Only the pictures are to be left out; return the rest of the data exactly as it stands.
===== Records for the exercise =====
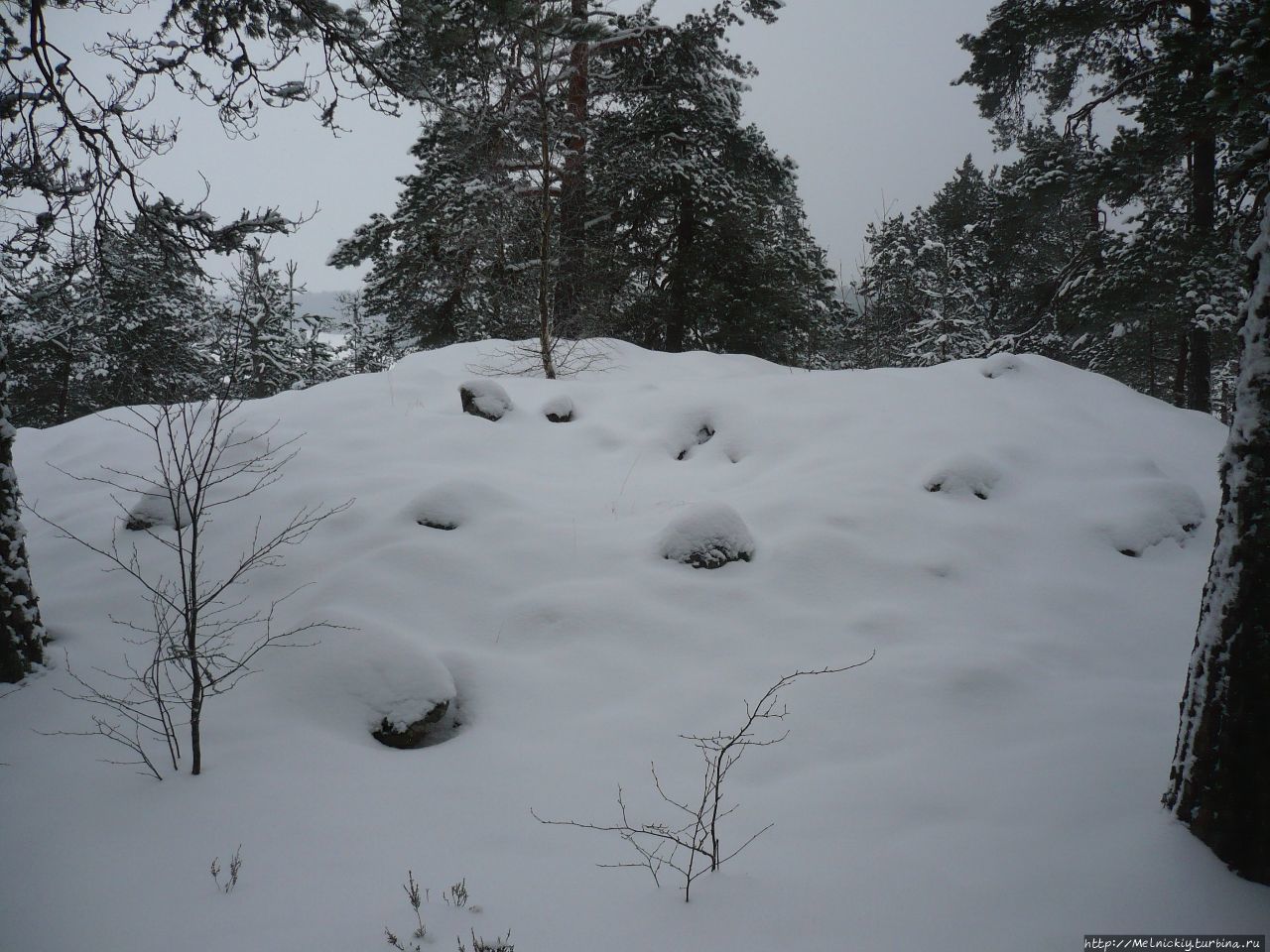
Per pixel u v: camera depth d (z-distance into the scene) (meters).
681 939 2.78
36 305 6.43
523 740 4.23
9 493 4.55
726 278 19.31
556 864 3.25
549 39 10.21
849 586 5.71
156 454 7.95
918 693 4.53
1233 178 3.72
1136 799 3.53
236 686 4.56
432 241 15.10
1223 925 2.73
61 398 20.38
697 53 16.61
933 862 3.16
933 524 6.41
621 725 4.34
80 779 3.74
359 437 7.96
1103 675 4.91
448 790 3.80
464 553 5.86
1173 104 12.98
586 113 13.71
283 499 6.58
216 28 6.30
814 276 20.91
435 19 6.26
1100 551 6.40
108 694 4.47
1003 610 5.57
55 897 2.98
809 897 2.98
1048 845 3.24
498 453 7.97
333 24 6.22
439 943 2.75
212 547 6.03
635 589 5.54
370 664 4.52
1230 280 13.52
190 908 2.93
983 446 7.69
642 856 3.29
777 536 6.26
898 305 24.69
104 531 6.51
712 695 4.60
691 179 17.36
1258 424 3.03
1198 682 3.23
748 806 3.63
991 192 26.97
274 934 2.80
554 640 5.12
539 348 12.74
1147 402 9.97
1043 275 22.89
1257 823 2.91
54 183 5.79
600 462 8.00
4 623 4.46
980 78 18.02
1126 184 14.70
=====
* Output of the task
Per pixel u v: camera depth d (z-distance into the scene) (meters).
681 939 2.78
36 305 6.43
523 740 4.23
9 493 4.55
726 278 19.31
556 864 3.25
549 39 10.21
849 586 5.71
156 454 7.95
918 693 4.53
1233 178 3.72
1136 799 3.53
236 686 4.56
432 241 15.10
1223 925 2.73
61 398 20.38
697 53 16.61
933 862 3.16
933 524 6.41
621 725 4.34
80 779 3.74
359 437 7.96
1103 675 4.91
448 790 3.80
464 553 5.86
1173 104 12.98
586 113 13.71
283 499 6.58
216 28 6.30
814 276 20.91
435 19 6.26
1100 551 6.40
108 694 4.47
1003 610 5.57
55 897 2.98
809 897 2.98
1048 845 3.24
498 453 7.97
333 24 6.22
439 943 2.75
212 547 6.03
635 589 5.54
370 664 4.52
1230 280 13.52
190 908 2.93
983 446 7.69
642 856 3.29
777 536 6.26
898 305 24.69
104 531 6.51
712 695 4.60
691 179 17.36
1258 424 3.03
1198 682 3.23
748 806 3.63
991 192 26.97
274 934 2.80
554 640 5.12
539 348 12.74
1147 402 9.97
1043 275 22.89
1257 823 2.91
54 183 5.79
600 462 8.00
4 623 4.46
980 78 18.02
1126 184 14.70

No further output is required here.